■ SELECTED EXTRACT:
+---+
Jason Bonham has a whole lotta love and respect for the Led Zeppelin catalogue, but before mounting a travelling production to honour his dad, late Zeppelin drummer John, he checked with his mom first.
"I asked my mom and my sister. I said, 'I would like to do a show, it's very personal and I'm sure it's going to be sad for you.' Some of the footage I hadn't seen for 30 years, ranging back to when I was a kid," Bonham says.
His family gave him the green light to rock 'n' roll and Jason Bonham's Led Zeppelin Experience was ready to go, with Bonham handling the drum parts his dad made famous in the late 1960s and throughout the 1970s until his death in 1980, when Jason was only 14.
"The first night I got so emotional and called my mom in the middle of the show," Bonham says. "I was like a four-year-old saying, 'Look, Mom, they like me.' I got two-and-a-half-housand people to yell, 'Hi, Patricia.' She's so happy it worked out."
+---+
[Stored records]
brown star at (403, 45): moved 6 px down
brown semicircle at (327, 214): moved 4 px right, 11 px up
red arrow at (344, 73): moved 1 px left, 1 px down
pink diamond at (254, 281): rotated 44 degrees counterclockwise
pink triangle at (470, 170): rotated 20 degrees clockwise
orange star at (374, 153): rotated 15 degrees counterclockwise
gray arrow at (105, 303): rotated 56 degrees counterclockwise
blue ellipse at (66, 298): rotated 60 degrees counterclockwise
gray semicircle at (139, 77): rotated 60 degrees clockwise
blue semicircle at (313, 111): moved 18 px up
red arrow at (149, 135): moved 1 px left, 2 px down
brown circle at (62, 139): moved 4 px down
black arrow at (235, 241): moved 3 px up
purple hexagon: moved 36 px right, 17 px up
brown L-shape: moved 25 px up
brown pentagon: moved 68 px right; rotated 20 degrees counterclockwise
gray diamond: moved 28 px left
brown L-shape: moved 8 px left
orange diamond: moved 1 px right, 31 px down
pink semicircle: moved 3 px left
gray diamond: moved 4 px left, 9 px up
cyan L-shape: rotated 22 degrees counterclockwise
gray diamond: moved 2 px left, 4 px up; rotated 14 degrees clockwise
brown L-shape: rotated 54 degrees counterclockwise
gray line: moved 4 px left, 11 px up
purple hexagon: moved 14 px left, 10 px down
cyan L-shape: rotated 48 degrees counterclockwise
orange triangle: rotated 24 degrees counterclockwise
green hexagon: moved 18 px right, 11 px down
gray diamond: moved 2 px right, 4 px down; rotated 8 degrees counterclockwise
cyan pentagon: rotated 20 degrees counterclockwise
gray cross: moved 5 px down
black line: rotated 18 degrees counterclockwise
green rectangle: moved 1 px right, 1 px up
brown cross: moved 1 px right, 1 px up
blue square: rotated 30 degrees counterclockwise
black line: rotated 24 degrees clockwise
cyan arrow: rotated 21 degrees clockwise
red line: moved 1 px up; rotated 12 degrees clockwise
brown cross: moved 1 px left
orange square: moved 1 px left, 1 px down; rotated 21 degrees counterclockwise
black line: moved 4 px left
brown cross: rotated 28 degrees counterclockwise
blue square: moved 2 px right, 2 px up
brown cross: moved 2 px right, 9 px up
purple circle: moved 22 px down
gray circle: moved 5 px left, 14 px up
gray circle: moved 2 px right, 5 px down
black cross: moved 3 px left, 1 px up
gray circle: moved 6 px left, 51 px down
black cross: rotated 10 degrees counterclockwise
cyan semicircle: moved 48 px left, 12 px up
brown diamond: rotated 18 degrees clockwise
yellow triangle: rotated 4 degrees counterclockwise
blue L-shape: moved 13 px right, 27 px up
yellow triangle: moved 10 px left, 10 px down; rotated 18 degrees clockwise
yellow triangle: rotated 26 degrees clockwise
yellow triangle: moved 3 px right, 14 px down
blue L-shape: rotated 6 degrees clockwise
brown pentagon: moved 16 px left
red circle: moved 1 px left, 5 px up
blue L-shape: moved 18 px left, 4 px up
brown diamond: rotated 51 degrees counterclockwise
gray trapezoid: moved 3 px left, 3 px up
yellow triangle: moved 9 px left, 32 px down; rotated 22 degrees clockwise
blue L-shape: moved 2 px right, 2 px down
+---+
■ CHALLENGE A:
Answer these questions using the passage about Jason Bonham's Led Zeppelin tribute show, one line for each:
(i) Which family members did Bonham ask before doing the show?
(ii) How old was Jason when his father died?
(iii) What did Bonham get the crowd to yell on the first night?
■ CHALLENGE B:
Resume the passage about Jason Bonham's Led Zeppelin tribute show, starting after its final sentence.

■ EXPECTED OUTPUT A:
(i) His mom and his sister.
(ii) He was 14.
(iii) "Hi, Patricia."

■ EXPECTED OUTPUT B:
The seeds for the show were planted when Bonham played with the surviving members of Led Zeppelin -- vocalist Robert Plant, guitarist Jimmy Page and bassist John Paul Jones -- during a reunion show in London in honour of Atlantic Records founder Ahmet Ertegun.
After the concert, there was talk of a full-scale reunion and tour, but Plant didn't want to do it. Bonham, Page and Jones jammed together a few times and other vocalists auditioned for the job, but nothing came of it.
"There was a lot of talk; I probably thought it was a lot closer than it was," he says. "I went out and bought a Lamborghini. I was in dreamland.
"A year later, three or five times, I went to jam with Jimmy and John Paul, which is another period of my life I hold dear. Being in a situation where you are jamming with John Paul Jones and Jimmy Page, asking if you have ideas you want to work on. I remember driving home and thinking, 'Oh my God, you just jammed with Jimmy Page.' "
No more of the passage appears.